First, give someone your focused attention. Don’t answer your cell phone. Don’t respond to a text. Don’t look around at everything and everyone but the person who needs you. Give them your undivided attention and let them know that they’re worth your time. And if you can’t do that, well, where are your priorities?
Second, encourage people through words. But only, as Jeremiah pointed out, after you’ve let them know you care. “Sometimes we open our mouths before we open our hearts, and people can tell the difference,” he says. Probably we’ve all had someone tell us exactly what we need to do, or respond, or behave, without that person ever taking the time to hear us or even try to understand our pain and despair.
Third, encourage people through notes and letters. I’m old-fashioned enough (and a writer!) to think it’s great to actually send a card in the mail. Write a sentence or two of encouragement, put a stamp of it, and send it in the mail. It‘s something physical for the other person to hold and cherish. E-mail is fine for those of you who only use your computer. Just choose your words carefully. So often we’re in a hurry and we really don’t think before we hit “enter.“ Your words will likely have a lasting impact on the other person, whether you ever know it or not.

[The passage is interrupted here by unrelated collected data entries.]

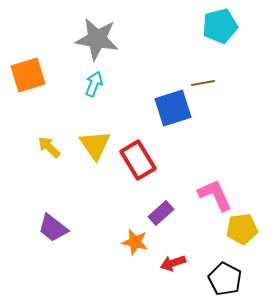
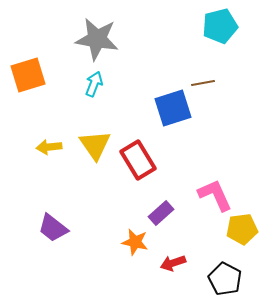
yellow arrow: rotated 50 degrees counterclockwise
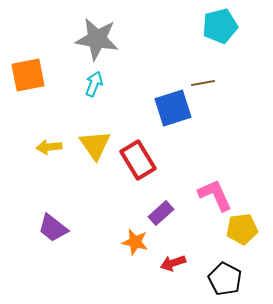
orange square: rotated 6 degrees clockwise
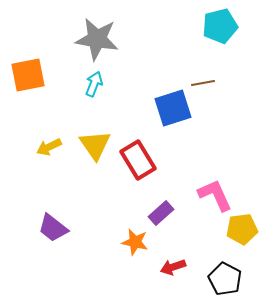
yellow arrow: rotated 20 degrees counterclockwise
red arrow: moved 4 px down
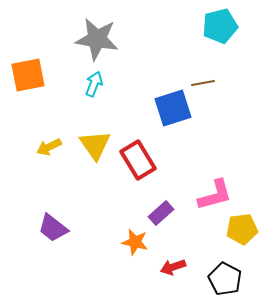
pink L-shape: rotated 99 degrees clockwise
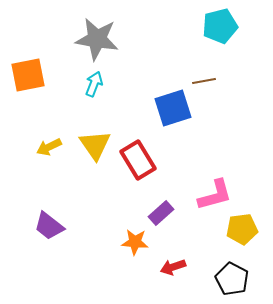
brown line: moved 1 px right, 2 px up
purple trapezoid: moved 4 px left, 2 px up
orange star: rotated 8 degrees counterclockwise
black pentagon: moved 7 px right
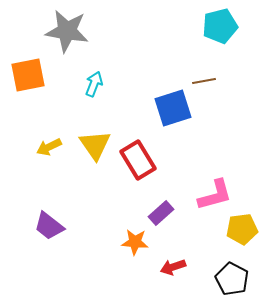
gray star: moved 30 px left, 8 px up
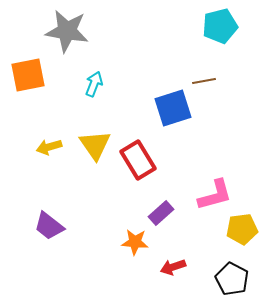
yellow arrow: rotated 10 degrees clockwise
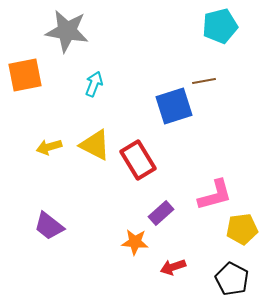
orange square: moved 3 px left
blue square: moved 1 px right, 2 px up
yellow triangle: rotated 28 degrees counterclockwise
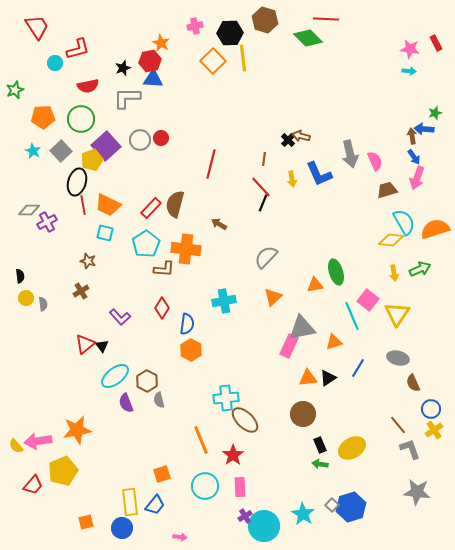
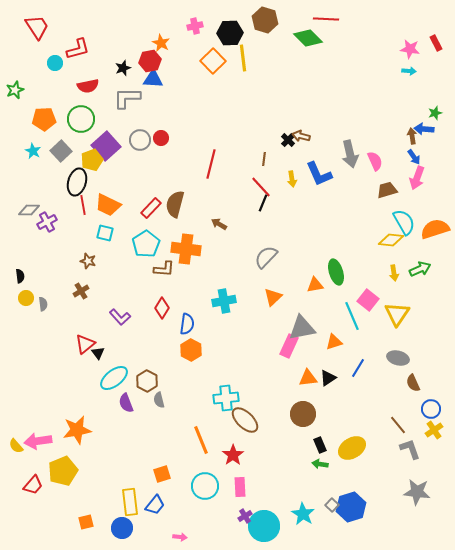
orange pentagon at (43, 117): moved 1 px right, 2 px down
black triangle at (102, 346): moved 4 px left, 7 px down
cyan ellipse at (115, 376): moved 1 px left, 2 px down
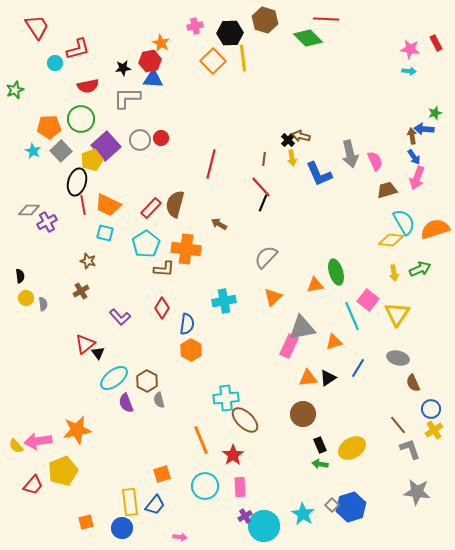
black star at (123, 68): rotated 14 degrees clockwise
orange pentagon at (44, 119): moved 5 px right, 8 px down
yellow arrow at (292, 179): moved 21 px up
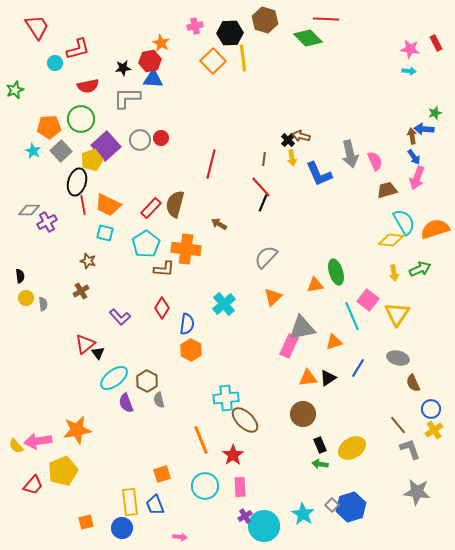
cyan cross at (224, 301): moved 3 px down; rotated 30 degrees counterclockwise
blue trapezoid at (155, 505): rotated 120 degrees clockwise
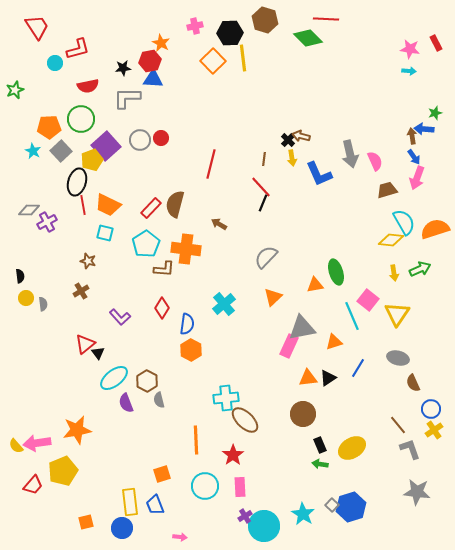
orange line at (201, 440): moved 5 px left; rotated 20 degrees clockwise
pink arrow at (38, 441): moved 1 px left, 2 px down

Fourth, use the power of touch to encourage people. Now let me stress that we have to be careful and sensitive to inappropriate touch. Jeremiah’s not talking about that and neither am I. But there’s something special about a warm hug when you’re feeling all alone or a gentle arm squeeze when life has just kicked you down. It’s a human connection that we all so desperately need.
“When we see people who are discouraged, saddened by the hardships of life, or simply tired of the Christian path of obedience, we need to come alongside and give them a spiritual jump start,” Jeremiah says. True words. True words.